In a city where 250-square-foot apartments are considered rentable, it's hard to find anyone with the space to start a collection. But Lee Reymore hasn’t let the modest size of his Lower Haight apartment keep him from amassing a wealth of rare books, art and musical ephemera.
Not an inch of Reymore’s home goes unused: books are stacked floor-to-ceiling, art installations hang from doorways, and collector's items spill from boxes and file cabinets. The walls that don’t resemble the Library of Congress are still fully covered, with old posters and original art.
A signed Keith Haring poster promoting safe sex. Haring, who was Reymore’s friend at the time, gave this poster to a waitress while they were out to dinner in New York. The waitress, ignorant of Haring’s fame, threw the poster away. Reymore later recovered it from the dumpster.
“I don’t think I’m a pack rat,” says Reymore, sitting on an antique loveseat in his cozy living room. “Ninety percent of my stuff is just inventory. The rest is personal.”
That “inventory” is at the heart of Reymore's business, Modlit Books. For years, Reymore has worked at auction houses and online book markets. He knows what buyers want, and when he sees a valuable but underpriced book, he snatches it up.
One of Reymore's favorite pieces, Ed Ruscha’s “Every Building on the Sunset Strip." He once saw an identical copy on sale for $25,000.
Reymore’s passion for collecting started as a kid, when his dad got him into stamps. “I was a total nerd,” he says. “At age 13, I was already bidding at stamp auctions and exhibiting stamps at the county fair.”

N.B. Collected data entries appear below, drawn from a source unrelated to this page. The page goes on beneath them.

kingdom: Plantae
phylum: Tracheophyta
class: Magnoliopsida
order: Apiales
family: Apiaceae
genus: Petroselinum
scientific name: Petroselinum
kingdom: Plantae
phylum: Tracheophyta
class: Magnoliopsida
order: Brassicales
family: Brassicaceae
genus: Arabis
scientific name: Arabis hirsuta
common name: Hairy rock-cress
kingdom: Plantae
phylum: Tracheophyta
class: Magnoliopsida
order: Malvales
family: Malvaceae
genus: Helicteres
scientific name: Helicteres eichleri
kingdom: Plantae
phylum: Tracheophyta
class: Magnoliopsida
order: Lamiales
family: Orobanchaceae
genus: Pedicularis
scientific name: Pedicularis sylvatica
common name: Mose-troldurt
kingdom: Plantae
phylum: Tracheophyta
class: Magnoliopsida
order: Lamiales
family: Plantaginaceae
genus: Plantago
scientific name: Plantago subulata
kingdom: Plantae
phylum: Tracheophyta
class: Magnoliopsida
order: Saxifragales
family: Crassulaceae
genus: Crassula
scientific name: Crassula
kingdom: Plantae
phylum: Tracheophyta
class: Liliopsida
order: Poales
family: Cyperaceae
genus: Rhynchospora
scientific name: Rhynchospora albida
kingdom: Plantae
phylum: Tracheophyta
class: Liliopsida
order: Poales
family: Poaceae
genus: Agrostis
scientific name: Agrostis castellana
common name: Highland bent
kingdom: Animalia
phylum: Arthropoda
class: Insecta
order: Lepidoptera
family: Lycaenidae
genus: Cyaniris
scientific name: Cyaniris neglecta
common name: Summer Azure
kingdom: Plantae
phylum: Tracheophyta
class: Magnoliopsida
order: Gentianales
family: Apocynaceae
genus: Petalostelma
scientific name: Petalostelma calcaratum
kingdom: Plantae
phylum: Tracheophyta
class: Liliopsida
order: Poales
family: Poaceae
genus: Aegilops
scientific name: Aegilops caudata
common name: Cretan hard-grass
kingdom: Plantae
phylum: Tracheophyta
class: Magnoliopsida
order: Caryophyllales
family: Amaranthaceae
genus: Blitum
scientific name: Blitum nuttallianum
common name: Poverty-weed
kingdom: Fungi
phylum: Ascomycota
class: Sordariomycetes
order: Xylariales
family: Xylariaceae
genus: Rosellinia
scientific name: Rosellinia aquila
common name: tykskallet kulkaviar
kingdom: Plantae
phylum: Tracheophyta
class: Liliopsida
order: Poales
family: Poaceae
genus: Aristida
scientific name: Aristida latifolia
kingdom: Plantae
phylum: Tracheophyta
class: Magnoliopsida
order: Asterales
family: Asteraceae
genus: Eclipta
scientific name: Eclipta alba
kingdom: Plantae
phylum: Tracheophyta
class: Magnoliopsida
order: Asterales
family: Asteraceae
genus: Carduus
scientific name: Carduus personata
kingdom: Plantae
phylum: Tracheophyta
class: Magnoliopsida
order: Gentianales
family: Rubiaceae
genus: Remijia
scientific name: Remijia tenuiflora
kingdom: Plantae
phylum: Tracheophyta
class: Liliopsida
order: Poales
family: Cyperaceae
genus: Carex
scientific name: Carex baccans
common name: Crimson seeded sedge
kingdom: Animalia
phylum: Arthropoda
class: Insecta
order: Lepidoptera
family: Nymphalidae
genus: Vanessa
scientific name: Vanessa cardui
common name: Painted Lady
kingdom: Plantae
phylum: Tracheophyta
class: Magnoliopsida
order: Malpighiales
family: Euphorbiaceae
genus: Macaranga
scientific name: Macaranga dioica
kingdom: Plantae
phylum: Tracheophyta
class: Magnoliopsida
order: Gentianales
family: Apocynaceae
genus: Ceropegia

An original Patty Hearst FBI "Wanted" poster. “They hung these in post offices when I was a kid. She used to be one of my role models."
The hobby quickly became a way of life. In his twenties, Reymore delved into the music scenes of San Diego and New York, holding on to posters, pins, flyers and other “punk shit” along the way. He developed a knack for thrifting, too. “It’s kinda in everything I do now," he says. “I know how to get things cheap.”
Band pins Reymore has collected over the years.
Twenty years ago, Reymore and his partner escaped to San Francisco from New York, where they resided in a crowded SRO that was quickly running out of room for Reymore’s stuff. SF promised cheaper rent and enough space for Reymore to continue curating his life. In the years since, he's collected more unique items, some of which were displayed in a 2012 show at Tenderloin vintage boutique Vacation.
A signed copy of David Foster Wallace's Infinite Jest.
A signed copy of Yoko Ono’s Grapefruit. “I’ve sold a lot of books to Yoko, so I know her people.”
Now, the pair live among thousands of books— many of them autographed, and almost all of them first-edition. A large part of the collection is devoted to Reymore's favorite writer, Samuel Beckett; he's dedicated three rows of his crowded bookshelf to Beckett books that he will never sell. “I want original editions because I like the idea of the way it looked on the bookshelf when it first came out,” said Reymore. “It’s puritanical, and it’s just special.”